Plakatsammlung

Plakate gehören zu den visuell eindrücklichsten Archivalien, was nicht zuletzt daran liegt, dass sie das Ziel haben, Botschaften in einer knappen und klaren Bildsprache zu vermitteln. Ob an Bretterzäunen, Mauern, Litfaßsäulen oder in Vitrinen – Plakate sind ein wichtiges Medium der Moderne, in der Informationen, Zeitstimmungen und Werbung nicht zuletzt mit Lokalkolorit, öffentlich und direkt an die Frau bzw. den Mann gebracht werden.

Die Plakatsammlung des MARCHIVUM reicht von der Mitte des 19. Jahrhunderts bis in die Gegenwart und umfasst rund 14.000 Exemplare. Das älteste farbige Plakat im Bestand entstand kurz nach 1900: ein Werbeplakat der Radfabrik Heinrich Propfe mit einem Fahrradfahrer im Vorder- und dem neu angelegten Friedrichsplatz im Hintergrund (PK06133). Bedeutende zeitgeschichtliche Dokumente sind insbesondere die Plakate seit dem Ersten Weltkrieg. Die Zeichnung von Kriegsanleihen findet sich hier ebenso wie die Wahlkämpfe der 1920er Jahre, die Parolen der NS-Diktatur, die Nöte der Nachkriegszeit wie auch das kulturelle Leben in den 1950er und 1960er Jahren.

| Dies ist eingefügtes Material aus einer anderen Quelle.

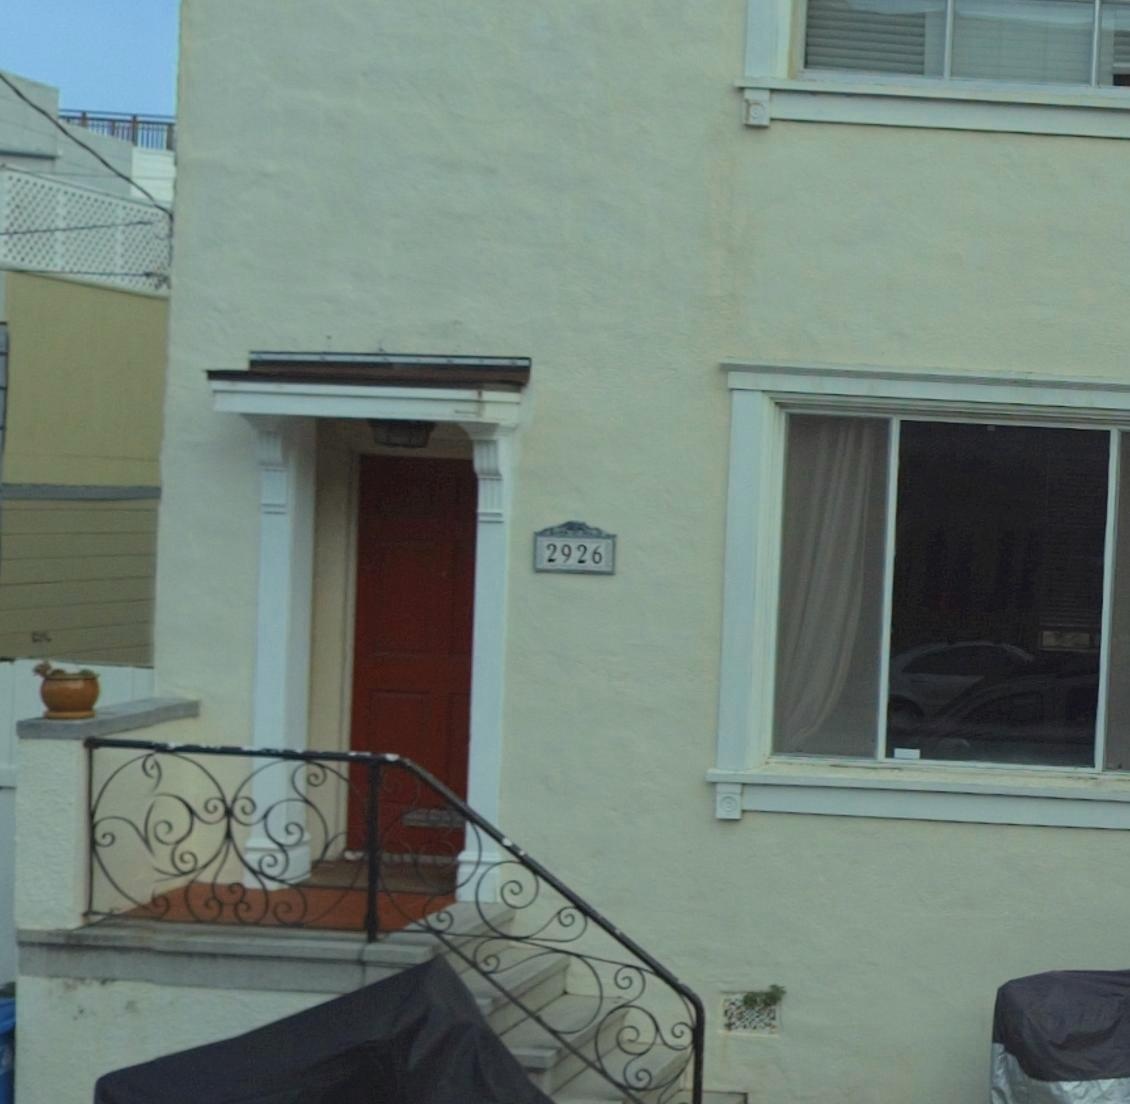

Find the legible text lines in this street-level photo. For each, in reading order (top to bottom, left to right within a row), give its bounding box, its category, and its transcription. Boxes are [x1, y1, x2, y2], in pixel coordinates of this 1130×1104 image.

[543, 541, 606, 568] StreetNumber: 2926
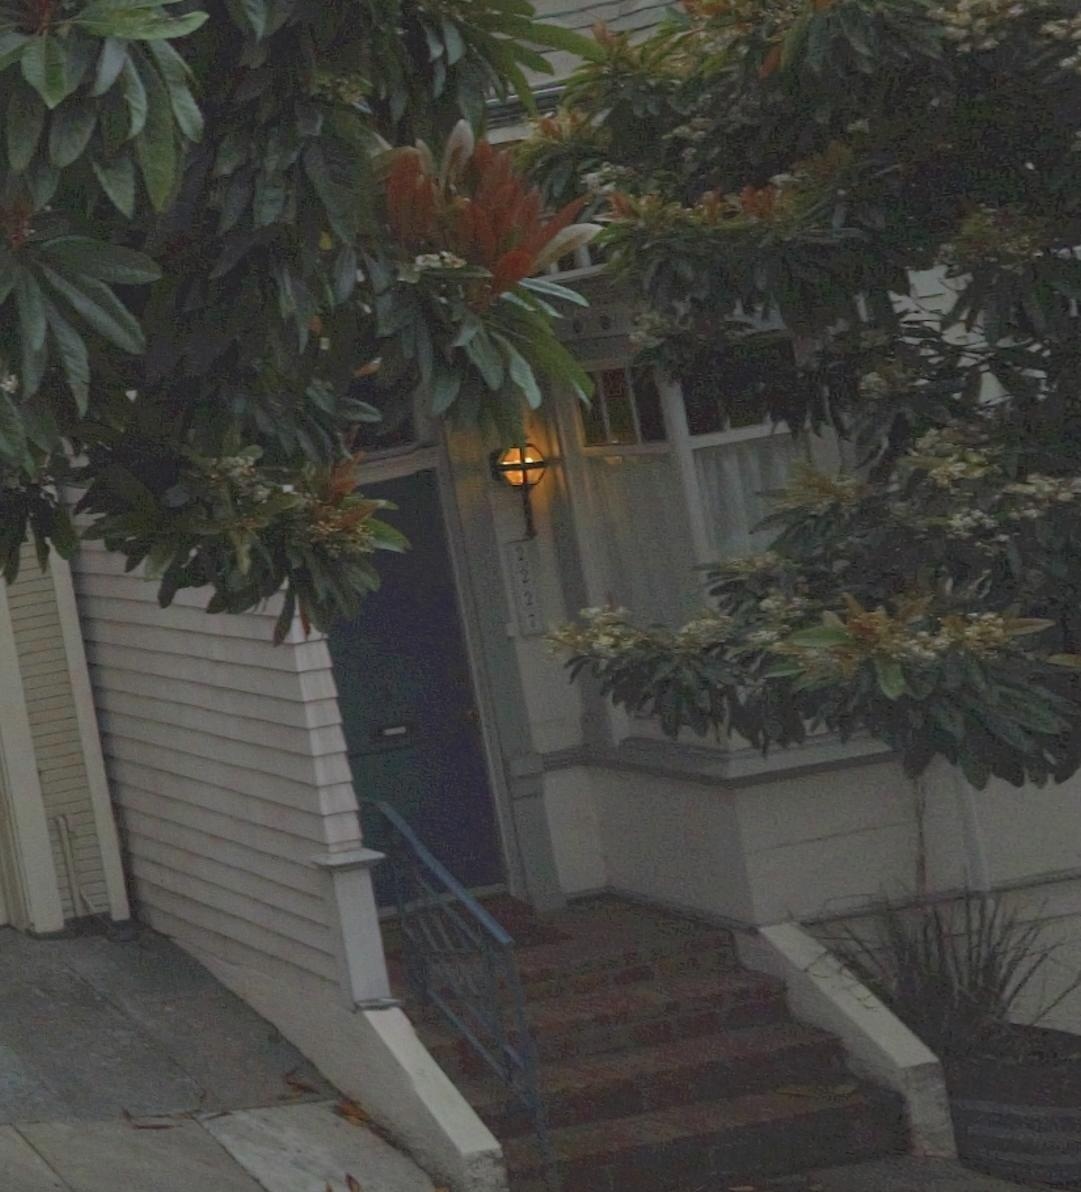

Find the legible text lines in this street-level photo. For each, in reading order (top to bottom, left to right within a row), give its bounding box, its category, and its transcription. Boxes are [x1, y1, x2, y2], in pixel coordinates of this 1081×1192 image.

[514, 545, 538, 630] StreetNumber: 2227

Die Rationalisierung der Druckverfahren und die damit verbundenen günstigeren Preise beim Druck haben zur Konsequenz, dass die Zahl der veröffentlichten Plakate seit den 1980er Jahren drastisch gestiegen ist – und damit auch die der archivierten Plakate. Derzeit kommen rund 400 Plakate jährlich hinzu, wobei in der Regel nur solche mit Bezug zu Mannheim in die Sammlung gelangen. Aufgrund des umfangreichen Einsatzes von Plakaten als Werbe-, Meinungs- und Informationsmedium gibt die Sammlung nicht nur schlaglichtartige Einblicke in das politische und kulturelle Geschehen, sie illustriert vielmehr auch laufend das Zeitgeschehen.

Recherche und Zitierweise

Die Plakatsammlung ist komplett digitalisiert und ist über unsere Online-Datenbank recherchierbar. Die Signaturen haben folgendes Schema: [PK][laufende Nummer], z.B.: PK00234

Bei Veröffentlichungen ist nach folgendem Schema zu zitieren: MARCHIVUM, Plakatsammlung, PK000234

Literaturhinweis

Die Plakatbestände des MARCHIVUM und des Stadtarchivs Karlsruhe – Institut für Stadtgeschichte bildeten vor einigen Jahren die Grundlage dreier Ausstellungen über den Ersten Weltkrieg, die Weimarer Jahre, die NS- und die Nachkriegszeit. Dazu erschienen folgende Kataloge (z.T. über unseren Shop erhältlich):

Geschichte im Plakat, 1914 – 1913, Katalog zur Ausstellung der Stadtarchive Karlsruhe und Mannheim – Institute für Stadtgeschichte, Red. Ernst Otto Bräunche, Ulrich Nieß, 2004.

Geschichte im Plakat 2, 1933 – 1945, Katalog zur Ausstellung der Stadtarchive Karlsruhe und Mannheim – Institute für Stadtgeschichte, Red. Ernst Otto Bräunche, Ulrich Nieß, 2005.

Keine Experimente? Nachkriegszeit und Ära Adenauer im Plakat, Begleitheft (mit CD) zur Ausstellung Geschichte im Plakat 1945 – 1963 der Stadtarchive Karlsruhe und Mannheim – Institute für Stadtgeschichte, bearbeitet von Andreas Schenk, 2008.